*** Opening of The records ***
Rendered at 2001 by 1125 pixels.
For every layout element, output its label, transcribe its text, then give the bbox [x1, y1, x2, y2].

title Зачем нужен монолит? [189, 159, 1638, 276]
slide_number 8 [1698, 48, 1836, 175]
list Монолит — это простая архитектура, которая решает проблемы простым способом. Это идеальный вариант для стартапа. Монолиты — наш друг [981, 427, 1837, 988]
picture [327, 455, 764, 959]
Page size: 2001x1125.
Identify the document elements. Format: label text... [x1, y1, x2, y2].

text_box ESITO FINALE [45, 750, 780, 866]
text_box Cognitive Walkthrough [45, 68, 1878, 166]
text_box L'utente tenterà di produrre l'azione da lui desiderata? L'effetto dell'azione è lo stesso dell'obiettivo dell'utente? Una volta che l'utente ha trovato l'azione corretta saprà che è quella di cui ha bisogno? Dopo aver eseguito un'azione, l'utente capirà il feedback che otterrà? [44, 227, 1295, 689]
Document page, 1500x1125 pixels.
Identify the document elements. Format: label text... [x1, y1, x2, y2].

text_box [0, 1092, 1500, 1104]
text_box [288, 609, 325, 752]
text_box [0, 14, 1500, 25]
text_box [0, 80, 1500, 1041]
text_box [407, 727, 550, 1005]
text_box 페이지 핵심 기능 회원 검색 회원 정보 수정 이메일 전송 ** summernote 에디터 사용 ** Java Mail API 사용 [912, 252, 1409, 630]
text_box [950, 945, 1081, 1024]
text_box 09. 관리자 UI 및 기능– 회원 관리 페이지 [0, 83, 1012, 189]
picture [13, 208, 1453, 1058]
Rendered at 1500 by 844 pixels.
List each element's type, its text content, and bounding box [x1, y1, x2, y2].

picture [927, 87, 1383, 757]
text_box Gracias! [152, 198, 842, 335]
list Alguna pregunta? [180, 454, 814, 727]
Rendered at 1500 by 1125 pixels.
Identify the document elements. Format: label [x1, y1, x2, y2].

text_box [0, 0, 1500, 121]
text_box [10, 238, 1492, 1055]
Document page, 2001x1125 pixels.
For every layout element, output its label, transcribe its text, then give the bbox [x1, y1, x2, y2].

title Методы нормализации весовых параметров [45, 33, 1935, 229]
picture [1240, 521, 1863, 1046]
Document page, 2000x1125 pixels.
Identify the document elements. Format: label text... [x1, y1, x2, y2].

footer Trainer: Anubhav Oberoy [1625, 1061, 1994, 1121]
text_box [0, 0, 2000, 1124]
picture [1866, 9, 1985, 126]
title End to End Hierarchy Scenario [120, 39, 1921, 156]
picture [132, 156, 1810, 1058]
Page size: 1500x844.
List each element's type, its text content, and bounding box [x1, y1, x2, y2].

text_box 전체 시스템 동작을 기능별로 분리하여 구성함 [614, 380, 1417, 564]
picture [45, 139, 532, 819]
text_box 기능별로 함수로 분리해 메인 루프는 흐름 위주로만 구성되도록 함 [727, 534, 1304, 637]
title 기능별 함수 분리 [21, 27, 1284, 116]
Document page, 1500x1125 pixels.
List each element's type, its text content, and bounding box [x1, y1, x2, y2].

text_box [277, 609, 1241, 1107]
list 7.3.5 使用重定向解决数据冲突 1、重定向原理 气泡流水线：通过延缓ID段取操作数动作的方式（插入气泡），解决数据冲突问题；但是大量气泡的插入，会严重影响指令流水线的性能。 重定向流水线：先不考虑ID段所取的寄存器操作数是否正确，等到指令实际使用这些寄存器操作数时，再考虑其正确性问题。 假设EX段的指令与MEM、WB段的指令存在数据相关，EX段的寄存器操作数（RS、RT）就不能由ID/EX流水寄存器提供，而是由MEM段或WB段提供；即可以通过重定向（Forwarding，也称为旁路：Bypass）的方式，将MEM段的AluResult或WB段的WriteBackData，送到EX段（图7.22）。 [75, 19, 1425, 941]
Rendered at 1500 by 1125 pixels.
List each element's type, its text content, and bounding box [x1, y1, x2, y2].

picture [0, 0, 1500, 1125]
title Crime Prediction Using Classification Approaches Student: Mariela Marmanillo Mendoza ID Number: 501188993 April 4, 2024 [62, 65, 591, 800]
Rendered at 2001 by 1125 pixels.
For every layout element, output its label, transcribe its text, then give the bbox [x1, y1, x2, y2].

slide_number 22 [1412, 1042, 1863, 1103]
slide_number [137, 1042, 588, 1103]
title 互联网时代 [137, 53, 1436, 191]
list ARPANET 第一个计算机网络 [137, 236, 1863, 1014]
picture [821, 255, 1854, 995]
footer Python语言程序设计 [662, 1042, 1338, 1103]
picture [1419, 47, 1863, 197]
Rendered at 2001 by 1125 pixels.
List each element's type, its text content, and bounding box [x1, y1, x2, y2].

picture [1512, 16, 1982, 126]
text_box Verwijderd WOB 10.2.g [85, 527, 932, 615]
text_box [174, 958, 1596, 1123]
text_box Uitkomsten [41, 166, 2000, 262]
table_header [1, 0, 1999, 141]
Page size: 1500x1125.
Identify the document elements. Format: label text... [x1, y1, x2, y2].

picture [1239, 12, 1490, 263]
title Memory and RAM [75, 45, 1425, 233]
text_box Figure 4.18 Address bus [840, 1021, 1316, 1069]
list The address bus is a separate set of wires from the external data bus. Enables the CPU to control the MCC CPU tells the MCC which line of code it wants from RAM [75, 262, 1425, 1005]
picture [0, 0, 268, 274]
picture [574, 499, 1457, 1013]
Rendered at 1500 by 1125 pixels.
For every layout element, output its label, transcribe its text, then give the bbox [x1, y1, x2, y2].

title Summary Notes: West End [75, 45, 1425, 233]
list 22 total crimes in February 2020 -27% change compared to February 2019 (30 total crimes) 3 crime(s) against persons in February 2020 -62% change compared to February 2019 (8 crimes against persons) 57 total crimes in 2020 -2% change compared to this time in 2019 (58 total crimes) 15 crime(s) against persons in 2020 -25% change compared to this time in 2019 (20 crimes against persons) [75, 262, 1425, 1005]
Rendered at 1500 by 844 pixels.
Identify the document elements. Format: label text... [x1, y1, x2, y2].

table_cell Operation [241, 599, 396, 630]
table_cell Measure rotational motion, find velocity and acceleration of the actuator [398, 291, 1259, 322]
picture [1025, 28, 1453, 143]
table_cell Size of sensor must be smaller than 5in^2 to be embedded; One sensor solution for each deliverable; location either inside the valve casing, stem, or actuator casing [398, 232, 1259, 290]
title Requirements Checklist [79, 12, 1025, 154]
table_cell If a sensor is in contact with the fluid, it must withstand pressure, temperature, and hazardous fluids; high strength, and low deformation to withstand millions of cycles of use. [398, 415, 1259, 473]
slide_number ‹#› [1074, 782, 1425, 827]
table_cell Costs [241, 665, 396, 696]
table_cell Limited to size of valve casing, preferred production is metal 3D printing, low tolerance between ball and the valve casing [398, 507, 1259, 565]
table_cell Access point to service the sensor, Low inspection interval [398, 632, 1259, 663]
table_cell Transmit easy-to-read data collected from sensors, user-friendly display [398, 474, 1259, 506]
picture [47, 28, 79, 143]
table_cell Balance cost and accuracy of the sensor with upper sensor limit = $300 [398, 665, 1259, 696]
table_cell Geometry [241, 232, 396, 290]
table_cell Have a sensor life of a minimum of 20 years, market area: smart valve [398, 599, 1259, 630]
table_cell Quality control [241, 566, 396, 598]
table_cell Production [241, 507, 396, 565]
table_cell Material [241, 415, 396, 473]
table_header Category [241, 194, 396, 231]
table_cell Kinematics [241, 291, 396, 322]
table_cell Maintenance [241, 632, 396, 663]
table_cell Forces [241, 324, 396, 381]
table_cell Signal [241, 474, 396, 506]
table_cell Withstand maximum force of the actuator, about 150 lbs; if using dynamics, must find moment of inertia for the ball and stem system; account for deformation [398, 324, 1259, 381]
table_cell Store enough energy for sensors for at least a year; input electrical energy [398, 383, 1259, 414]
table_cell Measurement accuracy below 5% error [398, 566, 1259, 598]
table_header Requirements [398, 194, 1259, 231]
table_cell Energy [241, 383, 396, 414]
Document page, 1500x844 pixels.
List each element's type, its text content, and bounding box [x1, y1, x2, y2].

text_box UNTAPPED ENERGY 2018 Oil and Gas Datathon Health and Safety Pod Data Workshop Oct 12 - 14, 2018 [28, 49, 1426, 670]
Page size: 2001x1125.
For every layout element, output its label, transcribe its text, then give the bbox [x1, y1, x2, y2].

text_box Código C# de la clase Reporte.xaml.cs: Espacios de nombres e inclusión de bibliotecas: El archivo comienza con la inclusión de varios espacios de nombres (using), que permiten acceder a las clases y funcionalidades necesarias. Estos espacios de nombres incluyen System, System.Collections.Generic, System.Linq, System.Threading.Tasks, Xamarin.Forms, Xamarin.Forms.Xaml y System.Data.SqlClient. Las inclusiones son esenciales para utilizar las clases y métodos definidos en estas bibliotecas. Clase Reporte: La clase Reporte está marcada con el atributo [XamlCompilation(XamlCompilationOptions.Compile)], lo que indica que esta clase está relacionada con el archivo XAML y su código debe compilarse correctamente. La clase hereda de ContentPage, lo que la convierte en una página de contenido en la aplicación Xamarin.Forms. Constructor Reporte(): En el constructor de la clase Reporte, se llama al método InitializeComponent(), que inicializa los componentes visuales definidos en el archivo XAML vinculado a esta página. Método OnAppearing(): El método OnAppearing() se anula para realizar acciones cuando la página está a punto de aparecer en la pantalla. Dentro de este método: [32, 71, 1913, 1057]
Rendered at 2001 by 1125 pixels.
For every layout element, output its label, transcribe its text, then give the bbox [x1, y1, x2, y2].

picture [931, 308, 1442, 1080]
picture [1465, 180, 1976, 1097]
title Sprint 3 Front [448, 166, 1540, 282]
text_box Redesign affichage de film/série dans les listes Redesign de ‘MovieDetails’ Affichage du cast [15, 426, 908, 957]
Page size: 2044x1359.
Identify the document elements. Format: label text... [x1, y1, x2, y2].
*** Close of The records ***
→ Task instructions
Take the records above and return, word for word, only the lines that fall from the line with "text_box [288, 609, 325, 752]" to the line with "Document page, 2001x1125 pixels.", both of them included.

→ Written solution
text_box [288, 609, 325, 752]
text_box [0, 14, 1500, 25]
text_box [0, 80, 1500, 1041]
text_box [407, 727, 550, 1005]
text_box 페이지 핵심 기능 회원 검색 회원 정보 수정 이메일 전송 ** summernote 에디터 사용 ** Java Mail API 사용 [912, 252, 1409, 630]
text_box [950, 945, 1081, 1024]
text_box 09. 관리자 UI 및 기능– 회원 관리 페이지 [0, 83, 1012, 189]
picture [13, 208, 1453, 1058]
Rendered at 1500 by 844 pixels.
List each element's type, its text content, and bounding box [x1, y1, x2, y2].

picture [927, 87, 1383, 757]
text_box Gracias! [152, 198, 842, 335]
list Alguna pregunta? [180, 454, 814, 727]
Rendered at 1500 by 1125 pixels.
Identify the document elements. Format: label [x1, y1, x2, y2].

text_box [0, 0, 1500, 121]
text_box [10, 238, 1492, 1055]
Document page, 2001x1125 pixels.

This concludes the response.